Backend enforcement gaps add to these failings: state and federal prosecutors have only so much time, criminal statutes of limitation can inhibit charges, and there is no federal anti-kickback statute that covers medical liens.
It’d be nice if we could chalk these failings up to a perfect storm that is unlikely to occur again, but that’s simply not the case. Just a few weeks ago, a telehealth company (GuardDog Telehealth) admitted to accessing patients’ medical records to sell them to mass tort plaintiffs’ lawyers.
As I speak about The Pain Brokers to audiences across the United States, I’m asked what we can do to fix it. If only I had a thirty second salve.
I have written extensively about the ways we might improve MDLs. Here are a few:
- Judges should consider conflicts of interest and adequate representation in selecting lead lawyers and then ask plaintiffs to evaluate leaders as their case winds down. They can also nudge lead lawyers by tying their common-benefit fees explicitly to the benefit that those attorneys confer on the plaintiffs as opposed to the sticker price of the settlement fund. And by regularly remanding cases that are not served by centralization as well as plaintiffs who do not want to settle, judges can dislodge the omnipotence lead lawyers exercise, encourage lawyers to take only those cases they’d be willing to litigate, and give plaintiff the freedom to have their day in court.

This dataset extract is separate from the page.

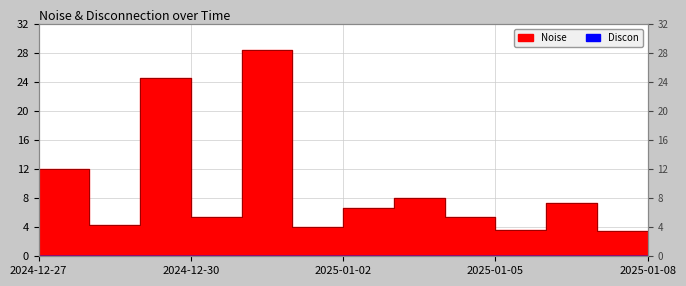

What is the label of the 5th point from the left?

2024-12-31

- Open courts to plaintiffs by allowing them to watch proceedings online.
- Lawyers or courts should setup online groups or forums where plaintiffs can exchange information with one another and communicate with lead lawyers without endangering attorney-client privilege.
- Increase jurisdictional redundancy and access to appellate courts to increase reviewability, test creative procedural mechanisms, and develop substantive law.
- Require lawyers to take their contingency fees out of the net fees (after costs) rather than the gross, to encourage fiscal responsibility.
- State bars and MDL judges should take plaintiffs’ complaints about their attorneys’ ethical failings seriously and sanction, discipline, and disbar individual lawyers as appropriate.
To be sure, none of these proposals touch many of the failings identified above, including the lack of universal healthcare and whether professions like law and medicine should be allowed to self-enforce.
I have many thoughts, but few easy answers, which makes me exceedingly grateful to have all-star academics like Brooke Coleman, Myriam Gilles, Renee Knake Jefferson, Tony Sebok, and Brad Wendel weigh in. I hope this is the start of critically important discussions that lead to actual reforms to improve every aspect of these widespread failures without impeding Americans’ access not just to the courts, but to actual justice.